Change listing data
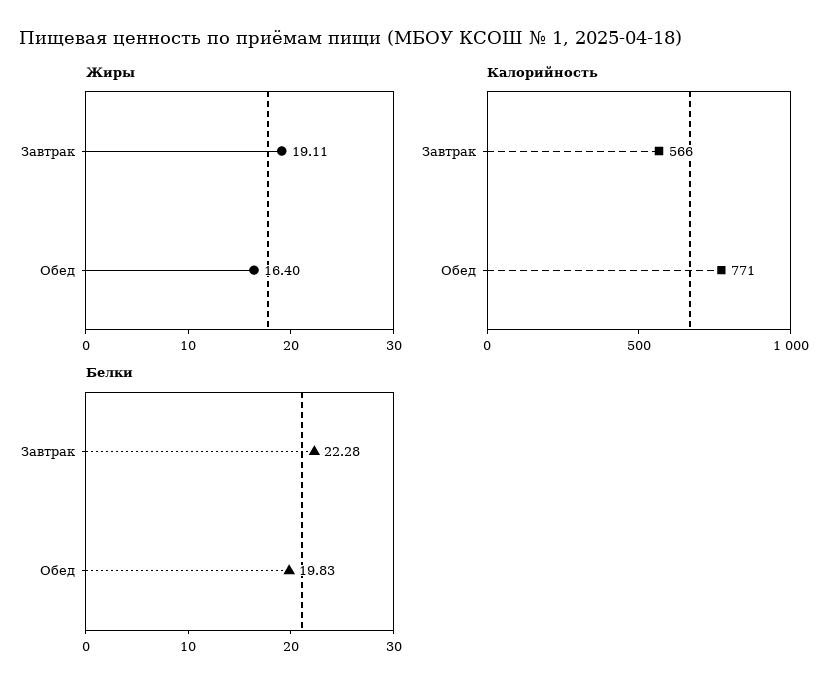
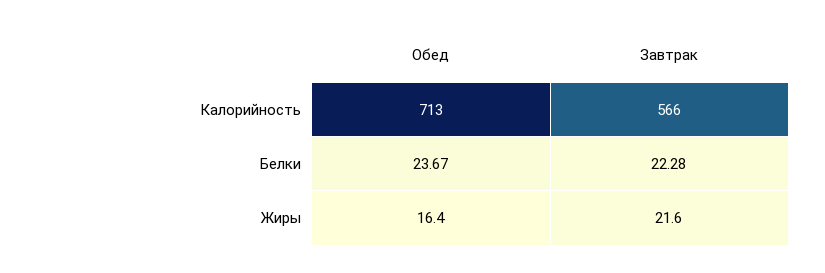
  {
    "Жиры": {
-     "Завтрак": 19.11,
+     "Завтрак": 21.6,
      "Обед": 16.4
    },
    "Калорийность": {
      "Завтрак": 566,
-     "Обед": 771
+     "Обед": 713
    },
    "Белки": {
      "Завтрак": 22.28,
-     "Обед": 19.83
+     "Обед": 23.67
    }
  }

**Exercise objective**
All of the records need repeating exactly, except for the pictures.

**Task answer**
  {
    "Жиры": {
-     "Завтрак": 19.11,
+     "Завтрак": 21.6,
      "Обед": 16.4
    },
    "Калорийность": {
      "Завтрак": 566,
-     "Обед": 771
+     "Обед": 713
    },
    "Белки": {
      "Завтрак": 22.28,
-     "Обед": 19.83
+     "Обед": 23.67
    }
  }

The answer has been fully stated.